Given records:
+---+
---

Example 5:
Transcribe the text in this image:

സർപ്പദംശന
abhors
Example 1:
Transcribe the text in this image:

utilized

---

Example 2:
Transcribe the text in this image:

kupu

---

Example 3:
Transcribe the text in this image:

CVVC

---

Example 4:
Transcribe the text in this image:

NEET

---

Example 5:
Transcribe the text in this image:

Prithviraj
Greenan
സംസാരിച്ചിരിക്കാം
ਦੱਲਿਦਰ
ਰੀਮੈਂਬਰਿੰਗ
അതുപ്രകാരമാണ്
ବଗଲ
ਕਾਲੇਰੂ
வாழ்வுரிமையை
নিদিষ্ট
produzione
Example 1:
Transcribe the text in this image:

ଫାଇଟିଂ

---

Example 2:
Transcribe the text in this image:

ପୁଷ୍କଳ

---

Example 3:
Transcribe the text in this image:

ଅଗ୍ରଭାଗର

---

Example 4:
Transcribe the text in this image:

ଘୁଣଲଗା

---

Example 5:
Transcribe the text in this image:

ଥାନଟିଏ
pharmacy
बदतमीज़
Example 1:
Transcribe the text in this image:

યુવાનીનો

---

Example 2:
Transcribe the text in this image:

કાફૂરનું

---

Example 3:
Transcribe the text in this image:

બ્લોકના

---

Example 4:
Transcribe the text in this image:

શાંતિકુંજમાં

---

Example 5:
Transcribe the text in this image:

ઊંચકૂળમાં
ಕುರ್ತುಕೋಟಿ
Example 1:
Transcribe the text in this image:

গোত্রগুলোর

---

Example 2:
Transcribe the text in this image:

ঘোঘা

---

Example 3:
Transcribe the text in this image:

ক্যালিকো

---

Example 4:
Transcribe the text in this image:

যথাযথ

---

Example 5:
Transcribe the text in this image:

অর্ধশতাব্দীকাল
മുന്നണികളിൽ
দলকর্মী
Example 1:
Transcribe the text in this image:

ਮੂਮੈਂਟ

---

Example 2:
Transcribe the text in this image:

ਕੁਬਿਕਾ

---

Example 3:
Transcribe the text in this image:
+---+
Instructions to follow:
Could you repeat every record above exactly as it is written?

Task solution:
---

Example 5:
Transcribe the text in this image:

സർപ്പദംശന
abhors
Example 1:
Transcribe the text in this image:

utilized

---

Example 2:
Transcribe the text in this image:

kupu

---

Example 3:
Transcribe the text in this image:

CVVC

---

Example 4:
Transcribe the text in this image:

NEET

---

Example 5:
Transcribe the text in this image:

Prithviraj
Greenan
സംസാരിച്ചിരിക്കാം
ਦੱਲਿਦਰ
ਰੀਮੈਂਬਰਿੰਗ
അതുപ്രകാരമാണ്
ବଗଲ
ਕਾਲੇਰੂ
வாழ்வுரிமையை
নিদিষ্ট
produzione
Example 1:
Transcribe the text in this image:

ଫାଇଟିଂ

---

Example 2:
Transcribe the text in this image:

ପୁଷ୍କଳ

---

Example 3:
Transcribe the text in this image:

ଅଗ୍ରଭାଗର

---

Example 4:
Transcribe the text in this image:

ଘୁଣଲଗା

---

Example 5:
Transcribe the text in this image:

ଥାନଟିଏ
pharmacy
बदतमीज़
Example 1:
Transcribe the text in this image:

યુવાનીનો

---

Example 2:
Transcribe the text in this image:

કાફૂરનું

---

Example 3:
Transcribe the text in this image:

બ્લોકના

---

Example 4:
Transcribe the text in this image:

શાંતિકુંજમાં

---

Example 5:
Transcribe the text in this image:

ઊંચકૂળમાં
ಕುರ್ತುಕೋಟಿ
Example 1:
Transcribe the text in this image:

গোত্রগুলোর

---

Example 2:
Transcribe the text in this image:

ঘোঘা

---

Example 3:
Transcribe the text in this image:

ক্যালিকো

---

Example 4:
Transcribe the text in this image:

যথাযথ

---

Example 5:
Transcribe the text in this image:

অর্ধশতাব্দীকাল
മുന്നണികളിൽ
দলকর্মী
Example 1:
Transcribe the text in this image:

ਮੂਮੈਂਟ

---

Example 2:
Transcribe the text in this image:

ਕੁਬਿਕਾ

---

Example 3:
Transcribe the text in this image:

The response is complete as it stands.